Une évidence pour tous?

La Belgique peut se targuer d’être un précurseur en la matière. C’est le premier pays en Europe à avoir établi une loi il y a 20 ans qui autorise l’accès des chiens d’assistance aux lieux accessibles au public. Magasins, restaurants, supermarchés et même boucheries, ils doivent pouvoir accompagner leur maître partout. Le sujet a fait l'objet d'une journée d'information et de débat au Sénat ce mardi.
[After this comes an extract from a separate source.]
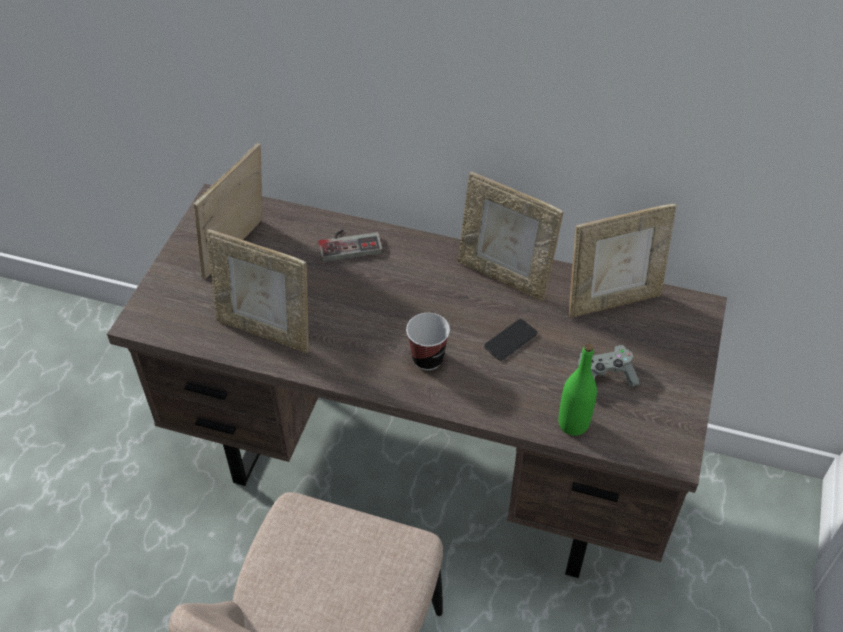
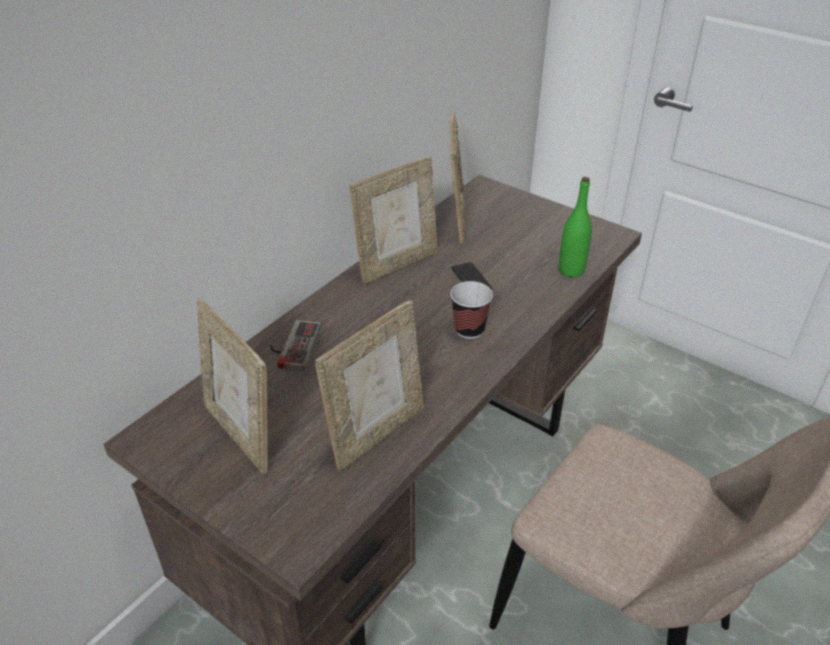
camera: 70 degrees left, 10 degrees down
grey game controller [578,345,639,387] -> none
Car dans la pratique, les personnes en situation de handicap font face à des refus de la part de certains commerçants qui ignorent ou connaissent mal la législation. Les commerçants qui délivrent des denrées alimentaires évoquent systématiquement l’AFSCA. L’agence confirme pourtant que l’accès à ces commerces n’est pas restreint pour les chiens d’assistance.

“Discrimination indirecte punissable par la loi”
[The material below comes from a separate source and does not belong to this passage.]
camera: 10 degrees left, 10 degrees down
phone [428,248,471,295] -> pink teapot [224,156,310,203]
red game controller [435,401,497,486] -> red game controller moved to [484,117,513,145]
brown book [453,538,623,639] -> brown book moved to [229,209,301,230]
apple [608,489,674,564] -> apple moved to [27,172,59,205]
Ces chiens sont indispensables pour l’amélioration de l’autonomie de leur propriétaire. Les personnes handicapées sont excédées de devoir “sans cesse justifier leur présence”. “Sans chien, je perds tout autonomie”, témoigne Nathalie Tortora une malvoyante. Françoise Champenois, malvoyante et malentendante, évoque aussi “l'impact psychologique de tous ces refus [qui] génèrent de l’angoisse, du stress, un sentiment d’humiliation”.

Pour UNIA (Centre Interfédéral pour l’Egalité des Chances), “refuser l’accès aux chiens d’assistance, c’est refuser une personne. Cela désavantage une personne en situation de handicap et revient à une forme de discrimination indirecte punissable par la loi". En 2016, le centre a compté 41 signalements qui ont aboutit à 22 dossiers. Il s’agit d’une “partie de l’iceberg car tout le monde ne porte pas plainte”.

A la Région wallonne, la proposition de résolution pour le financement de chiens d’assistance et pour sensibilisation auprès des opérateurs est passée. Le passeport qui reprendrait les dispositions légales existantes reste, quant à lui, un projet qui doit encore être concrétisé.